She and Lana held hands.

Tuesday, February 11, 2014

In Which Utter Glory is Achieved


Sarah read a lot of comics - tons really. And there was a stock scene: A master jewel thief breaks through a huge high ceiling, into a laser beam full museum, to steal a gigantic gem.

And Sarah in her 'Mazing girl outfit, who was at the Los Angeles Natural History Museum's gem exhibit realised they left out something. Education! Sarah could see tons and tons interesting things about rocks and gemstones - how they formed, where they were found, and what they where made of.

(Mini triva Quiz: The plot of the Movie Star Trek 4 involved inventing Transparent aluminium - but what stone really is transparent aluminium? The answer at the end of this story...)

The musuem was just opening a major new expansion, and she had been invited to take a tour of the place by the police, in case something happened.

However, Sarah was slightly disapointed.

For one thing - relatively small ceilings. Second -  the gems weren't that big. Abstractly yes - big, but more in the demonstrate this is what an opal was, or this is what gold looked like in its natural state kind of way. The only really big thing was jade, which Sarah learned actually got pretty gigantic in the real world-but wasn't that expensive. It was disappointing.

It was perhaps a flaw of being a nerd. There was a certain kind of girlishness that was foreign to her. If any of these stones were to be put on a ring she would have oohed, ahhed, and sworn feality to whatever billionaire gave it to her. As if she had any idea of what a big rock actually looked like. These were, ahh, pretty stones. Stones that were worth more probabbly more then her condminiou-building, sure...but just pretty stones.

Then she saw a spectacular gem in the case she checking out. It shimmered in the light.

"Wow," said Sarah.  "I like this one. It's so big!"
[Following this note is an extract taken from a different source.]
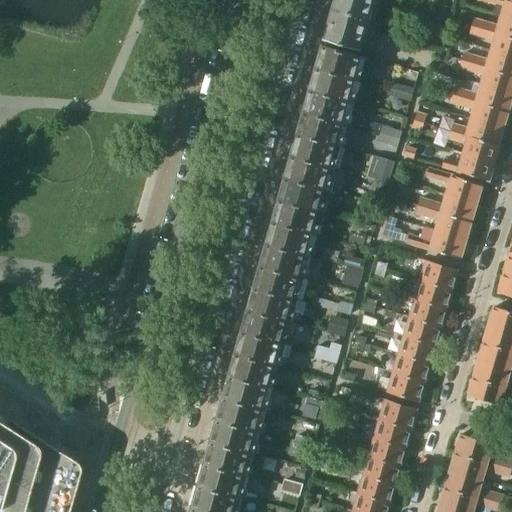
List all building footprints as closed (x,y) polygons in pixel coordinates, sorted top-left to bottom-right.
[(335,0),(332,10),(370,21),(375,0),(335,0)] [(511,0),(481,0),(505,7),(502,17),(511,19),(511,0)] [(332,10),(323,40),(361,51),(370,21),(332,10)] [(511,19),(502,17),(499,27),(474,19),(471,27),(511,38),(511,19)] [(511,38),(471,27),(469,34),(495,41),(492,51),(511,57),(511,38)] [(366,58),(324,46),(321,57),(322,61),(320,69),(360,80),(366,58)] [(511,57),(492,51),(489,61),(464,53),(462,61),(511,75),(511,57)] [(511,75),(462,61),(460,68),(485,75),(482,85),(511,94),(511,75)] [(360,80),(320,69),(318,68),(315,79),(316,83),(314,91),(353,102),(360,80)] [(396,85),(394,90),(414,95),(415,91),(396,85)] [(511,96),(511,94),(482,85),(479,95),(454,88),(452,95),(508,112),(511,96)] [(310,105),(308,113),(347,124),(353,102),(314,91),(312,90),(309,101),(310,105)] [(414,95),(394,90),(393,95),(412,101),(414,95)] [(508,112),(452,95),(450,102),(475,110),(472,120),(503,129),(508,112)] [(304,127),(302,135),(341,146),(347,124),(308,113),(306,112),(303,123),(304,127)] [(417,113),(414,121),(424,124),(426,116),(417,113)] [(503,129),(472,120),(469,129),(453,125),(451,132),(498,146),(498,145),(503,129)] [(424,124),(414,121),(412,128),(422,131),(424,124)] [(382,126),(380,134),(400,139),(402,132),(382,126)] [(498,146),(451,132),(449,139),(467,144),(464,154),(494,163),(500,145),(498,145),(498,146)] [(298,149),(295,157),(335,168),(341,146),(302,135),(300,134),(297,145),(298,149)] [(400,139),(380,134),(378,142),(397,147),(400,139)] [(407,148),(404,156),(414,159),(416,151),(407,148)] [(494,163),(464,154),(461,164),(444,159),(442,167),(489,181),(494,163)] [(291,171),(289,179),(290,179),(329,190),(335,168),(295,157),(293,156),(290,167),(291,171)] [(374,156),(368,177),(389,183),(394,162),(374,156)] [(450,184),(447,195),(476,204),(482,185),(429,169),(426,177),(450,184)] [(284,192),(281,200),(323,212),(329,190),(290,179),(289,179),(285,177),(281,191),(284,192)] [(373,201),(380,204),(384,192),(376,190),(373,201)] [(476,204),(447,195),(444,206),(420,199),(418,206),(471,222),(476,204)] [(277,213),(275,222),(316,234),(323,212),(281,200),(279,199),(275,213),(277,213)] [(471,222),(418,206),(415,214),(439,221),(436,232),(465,241),(471,222)] [(271,235),(269,244),(310,255),(316,234),(275,222),(272,221),(269,235),(271,235)] [(365,235),(351,231),(348,243),(368,249),(371,238),(365,236),(365,235)] [(465,241),(436,232),(433,243),(409,236),(407,244),(460,259),(465,241)] [(265,257),(263,266),(304,277),(310,255),(269,244),(266,243),(262,257),(265,257)] [(365,261),(346,256),(343,266),(363,271),(365,261)] [(427,261),(420,283),(451,292),(457,270),(427,261)] [(380,264),(378,270),(387,273),(389,266),(380,264)] [(259,279),(256,288),(298,299),(304,277),(263,266),(260,265),(256,279),(259,279)] [(358,289),(362,275),(363,271),(346,267),(342,284),(358,289)] [(387,273),(378,270),(376,277),(385,280),(387,273)] [(511,277),(504,275),(499,293),(511,296),(511,277)] [(451,292),(420,283),(415,301),(445,310),(451,292)] [(253,301),(250,309),(292,321),(298,299),(256,288),(254,287),(250,300),(253,301)] [(313,305),(333,310),(350,315),(353,305),(341,302),(338,304),(314,298),(313,305)] [(379,302),(370,299),(368,306),(377,309),(379,302)] [(445,310),(415,301),(410,319),(440,328),(445,310)] [(377,309),(368,306),(365,314),(374,316),(377,309)] [(494,307),(489,326),(511,333),(511,313),(495,308),(494,307)] [(246,323),(244,332),(285,343),(292,321),(250,309),(248,309),(244,322),(246,323)] [(363,317),(361,324),(376,328),(377,322),(363,317)] [(440,328),(410,319),(405,337),(435,345),(440,328)] [(511,333),(489,326),(484,343),(511,351),(511,333)] [(242,347),(240,354),(279,365),(285,343),(244,332),(241,331),(237,346),(242,347)] [(369,339),(359,336),(357,342),(367,345),(369,339)] [(435,345),(405,337),(399,355),(429,363),(435,345)] [(367,345),(357,342),(355,349),(365,352),(367,345)] [(511,351),(484,343),(479,361),(509,370),(511,360),(511,351)] [(331,344),(329,351),(340,353),(342,347),(331,344)] [(339,359),(340,353),(329,351),(317,347),(316,352),(339,359)] [(339,359),(316,352),(315,357),(319,358),(337,364),(339,359)] [(236,369),(233,376),(273,387),(279,365),(240,354),(238,354),(235,364),(236,369)] [(429,363),(399,355),(394,373),(424,382),(429,363)] [(509,370),(479,361),(474,379),(511,389),(511,381),(507,380),(509,370)] [(358,376),(348,373),(346,381),(356,383),(358,376)] [(424,382),(394,373),(388,393),(418,401),(424,382)] [(229,391),(227,398),(267,409),(273,387),(233,376),(231,376),(228,386),(229,391)] [(321,378),(318,390),(328,393),(332,381),(321,378)] [(511,389),(474,379),(468,397),(499,406),(502,395),(511,397),(511,389)] [(353,393),(344,390),(342,397),(351,400),(353,393)] [(223,413),(221,420),(261,431),(267,409),(227,398),(225,397),(222,408),(223,413)] [(325,407),(326,402),(308,397),(307,402),(308,402),(325,407)] [(386,401),(380,420),(410,429),(416,409),(386,401)] [(0,511),(64,511),(66,508),(76,472),(76,470),(76,467),(75,465),(74,463),(72,461),(0,415),(0,511)] [(217,434),(215,442),(254,453),(261,431),(221,420),(219,419),(216,430),(217,434)] [(339,430),(341,424),(342,422),(332,419),(330,427),(339,430)] [(410,429),(380,420),(374,440),(404,449),(410,429)] [(338,435),(339,430),(330,427),(329,433),(338,435)] [(461,435),(456,453),(511,469),(511,468),(511,461),(489,454),(492,444),(461,435)] [(297,436),(296,441),(314,446),(315,441),(297,436)] [(404,449),(374,440),(369,458),(399,467),(404,449)] [(211,456),(209,464),(248,475),(254,453),(215,442),(213,441),(210,452),(211,456)] [(314,446),(296,441),(295,446),(313,451),(314,446)] [(324,445),(322,455),(332,458),(334,448),(324,445)] [(511,469),(456,453),(451,471),(482,480),(485,470),(509,477),(511,469)] [(329,467),(331,460),(331,459),(322,456),(320,464),(329,467)] [(399,467),(369,458),(364,477),(394,486),(399,467)] [(205,478),(203,486),(242,497),(248,475),(209,464),(207,463),(204,474),(205,478)] [(328,472),(329,467),(320,464),(318,470),(328,472)] [(482,480),(451,471),(446,488),(502,504),(504,497),(479,489),(482,480)] [(394,486),(364,477),(358,495),(388,504),(394,486)] [(285,480),(284,485),(302,490),(303,485),(285,480)] [(201,485),(198,496),(198,500),(196,508),(211,511),(237,511),(242,497),(203,486),(201,485)] [(302,490),(284,485),(283,490),(301,495),(302,490)] [(502,504),(446,488),(440,506),(461,511),(472,511),(475,505),(499,511),(502,504)] [(314,494),(312,501),(322,503),(323,497),(314,494)] [(386,511),(388,504),(358,495),(353,511),(386,511)] [(322,503),(312,501),(310,508),(320,510),(322,503)]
"Its quartz," the museum director informed her.

"Is it expensive?" asked Sarah. The stone was about the size of a...a breadbasket, actually. Yes, Sarah mused, she'd had a breadbasket when she was a kid, and that was exactly the proper dimension for it.
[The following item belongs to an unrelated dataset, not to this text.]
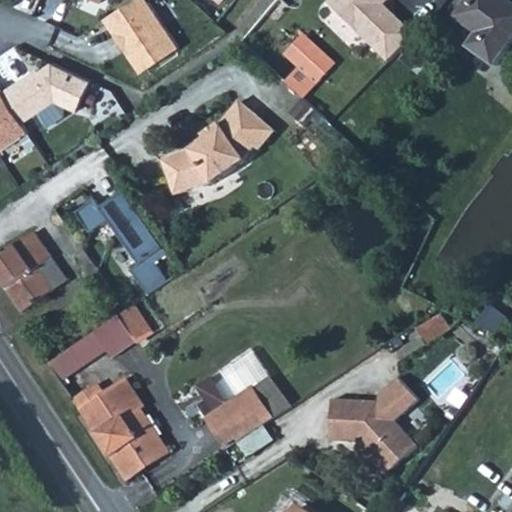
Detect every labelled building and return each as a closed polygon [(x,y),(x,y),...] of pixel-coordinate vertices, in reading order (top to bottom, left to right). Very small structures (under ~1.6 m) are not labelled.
[(150,0),(127,0),(104,16),(114,31),(117,29),(129,47),(127,49),(142,72),(181,47),(150,0)] [(393,0),(331,0),(328,4),(389,65),(414,34),(387,7),(393,0)] [(479,31),(469,44),(476,49),(511,5),(511,1),(510,0),(467,0),(456,15),(479,31)] [(511,5),(476,49),(494,62),(511,37),(511,5)] [(324,84),(342,58),(309,36),(291,62),(324,84)] [(19,80),(4,90),(24,121),(40,111),(49,125),(67,114),(65,103),(79,109),(92,78),(54,61),(21,83),(19,80)] [(1,84),(0,84),(0,149),(30,130),(24,121),(4,90),(1,84)] [(257,144),(249,137),(265,119),(242,100),(223,123),(207,134),(209,138),(190,152),(163,161),(176,193),(213,181),(214,183),(247,160),(246,158),(257,144)] [(265,119),(249,137),(257,144),(263,148),(278,130),(265,119)] [(96,199),(77,211),(91,231),(109,218),(139,263),(132,268),(149,293),(168,280),(155,261),(167,253),(125,189),(100,205),(96,199)] [(40,272),(53,262),(31,230),(0,251),(0,280),(21,312),(52,291),(40,272)] [(496,300),(476,322),(496,333),(506,317),(496,300)] [(439,312),(416,327),(427,343),(449,328),(439,312)] [(110,354),(134,339),(118,314),(50,362),(61,380),(106,348),(110,354)] [(332,397),(329,439),(358,441),(365,449),(364,455),(379,472),(385,472),(417,445),(394,420),(419,399),(399,376),(378,394),(378,400),(332,397)] [(138,438),(120,409),(139,397),(125,377),(105,390),(99,382),(73,399),(110,457),(138,438)] [(212,378),(200,386),(215,408),(227,400),(216,384),(212,378)] [(272,417),(253,389),(207,419),(226,447),(272,417)] [(138,438),(157,425),(139,397),(120,409),(138,438)] [(157,425),(138,438),(153,459),(172,447),(157,425)] [(124,479),(153,459),(138,438),(110,457),(124,479)]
"One this big? A couple of hundred bucks."

Huh?

"Gems are all about rarity - quartz is something like 1/4 of the Earth's mass."

Sarah didn't know that. Again: Education.
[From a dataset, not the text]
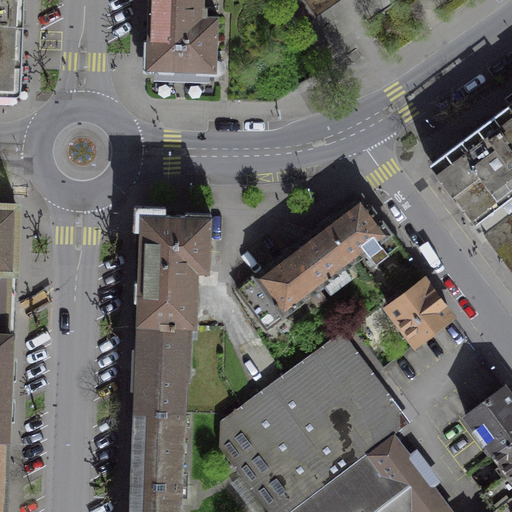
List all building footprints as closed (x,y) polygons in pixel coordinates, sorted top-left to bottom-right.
[(0,0),(0,25),(22,26),(22,0),(0,0)] [(204,0),(148,0),(146,69),(216,71),(218,16),(207,15),(207,7),(204,7),(204,0)] [(0,94),(20,96),(22,26),(0,25),(0,94)] [(489,232),(485,235),(507,266),(511,272),(511,107),(509,104),(428,165),(453,196),(455,195),(476,224),(480,220),(489,232)] [(360,195),(324,222),(354,261),(366,250),(376,263),(398,245),(360,195)] [(0,333),(7,334),(8,268),(14,268),(15,204),(0,203),(0,333)] [(140,213),(136,322),(191,324),(191,304),(197,304),(197,280),(192,280),(192,271),(208,271),(209,216),(140,213)] [(324,222),(290,248),(319,288),(354,261),(324,222)] [(319,288),(290,248),(237,288),(266,327),(319,288)] [(450,316),(424,280),(387,307),(414,342),(450,316)] [(136,322),(132,409),(185,412),(186,380),(189,380),(191,324),(136,322)] [(418,415),(350,324),(220,420),(218,446),(268,511),(289,511),(392,435),(418,415)] [(11,334),(7,334),(0,333),(0,439),(7,440),(11,334)] [(511,438),(511,397),(504,387),(466,415),(493,452),(511,438)] [(132,409),(130,482),(182,483),(185,412),(132,409)] [(428,482),(392,435),(289,511),(450,511),(433,488),(434,487),(429,481),(428,482)] [(511,495),(511,438),(493,452),(501,462),(494,467),(501,476),(482,491),(495,508),(511,495)] [(130,482),(128,511),(180,511),(182,483),(130,482)] [(511,511),(511,495),(495,508),(491,511),(490,511),(511,511)]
And then they left and went to see the dinosaurs. Sarah saw a Plateosaurus for the first time ever. The 8 year old in her was pretty pysched.

******

That was about four months ago. Now sarah was back in the museum - as Sarah. On the big central palladium (was that the right word?). Normally, she recalled, was a giant tyrannosaurus menacing a stegosaurus. Now...now was....

A gem case.

She was there to film an episode of the seventh district, where there is a jewel robbery. The plot line veered somehow into something to do with white slavery . The plots of the seventh district could do that.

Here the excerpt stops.